- **The data**:
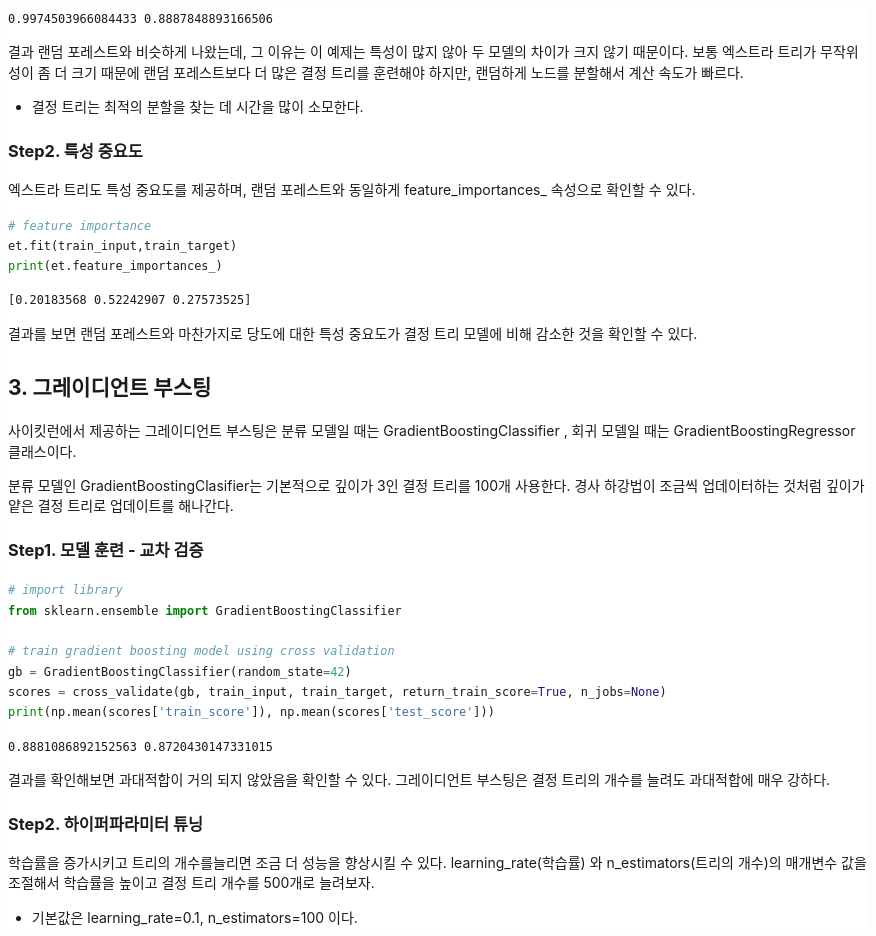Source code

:     0.9974503966084433 0.8887848893166506
    

결과 랜덤 포레스트와 비슷하게 나왔는데, 그 이유는 이 예제는 특성이 많지 않아 두 모델의 차이가 크지 않기 때문이다. 보통 엑스트라 트리가 무작위성이 좀 더 크기 때문에 랜덤 포레스트보다 더 많은 결정 트리를 훈련해야 하지만, 랜덤하게 노드를 분할해서 계산 속도가 빠르다.

* 결정 트리는 최적의 분할을 찾는 데 시간을 많이 소모한다.

### Step2. 특성 중요도

엑스트라 트리도 특성 중요도를 제공하며, 랜덤 포레스트와 동일하게 feature_importances_ 속성으로 확인할 수 있다. 


```python
# feature importance
et.fit(train_input,train_target)
print(et.feature_importances_)
```

    [0.20183568 0.52242907 0.27573525]
    

결과를 보면 랜덤 포레스트와 마찬가지로 당도에 대한 특성 중요도가 결정 트리 모델에 비해 감소한 것을 확인할 수 있다.

## 3. 그레이디언트 부스팅

사이킷런에서 제공하는 그레이디언트 부스팅은 분류 모델일 때는 GradientBoostingClassifier , 회귀 모델일 때는 GradientBoostingRegressor 클래스이다. 

분류 모델인 GradientBoostingClasifier는 기본적으로 깊이가 3인 결정 트리를 100개 사용한다. 경사 하강법이 조금씩 업데이터하는 것처럼 깊이가 얕은 결정 트리로 업데이트를 해나간다.

### Step1. 모델 훈련 - 교차 검증


```python
# import library
from sklearn.ensemble import GradientBoostingClassifier

# train gradient boosting model using cross validation
gb = GradientBoostingClassifier(random_state=42)
scores = cross_validate(gb, train_input, train_target, return_train_score=True, n_jobs=None)
print(np.mean(scores['train_score']), np.mean(scores['test_score']))
```

    0.8881086892152563 0.8720430147331015
    

결과를 확인해보면 과대적합이 거의 되지 않았음을 확인할 수 있다. 그레이디언트 부스팅은 결정 트리의 개수를 늘려도 과대적합에 매우 강하다.



### Step2. 하이퍼파라미터 튜닝

학습률을 증가시키고 트리의 개수를늘리면 조금 더 성능을 향상시킬 수 있다. learning_rate(학습률) 와 n_estimators(트리의 개수)의 매개변수 값을 조절해서 학습률을 높이고 결정 트리 개수를 500개로 늘려보자.

* 기본값은 learning_rate=0.1, n_estimators=100 이다.

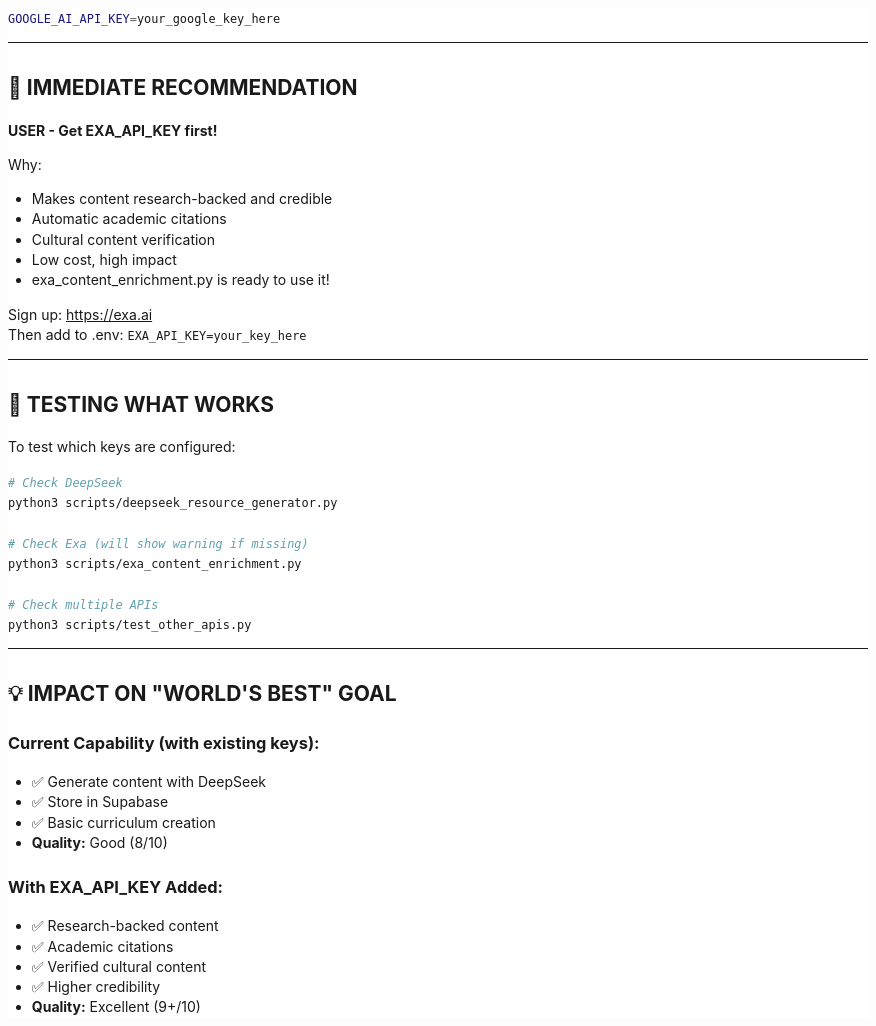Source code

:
```bash
GOOGLE_AI_API_KEY=your_google_key_here
```

---

## 🎯 IMMEDIATE RECOMMENDATION

**USER - Get EXA_API_KEY first!**

Why: 
- Makes content research-backed and credible
- Automatic academic citations
- Cultural content verification
- Low cost, high impact
- exa_content_enrichment.py is ready to use it!

Sign up: https://exa.ai  
Then add to .env: `EXA_API_KEY=your_key_here`

---

## 🔬 TESTING WHAT WORKS

To test which keys are configured:
```bash
# Check DeepSeek
python3 scripts/deepseek_resource_generator.py

# Check Exa (will show warning if missing)
python3 scripts/exa_content_enrichment.py

# Check multiple APIs
python3 scripts/test_other_apis.py
```

---

## 💡 IMPACT ON "WORLD'S BEST" GOAL

### Current Capability (with existing keys):
- ✅ Generate content with DeepSeek
- ✅ Store in Supabase
- ✅ Basic curriculum creation
- **Quality:** Good (8/10)

### With EXA_API_KEY Added:
- ✅ Research-backed content
- ✅ Academic citations
- ✅ Verified cultural content
- ✅ Higher credibility
- **Quality:** Excellent (9+/10)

- **What to work on**:
Scan the data, and report each line that uses the word "citations".

- **Solution below**:
- Automatic academic citations
- ✅ Academic citations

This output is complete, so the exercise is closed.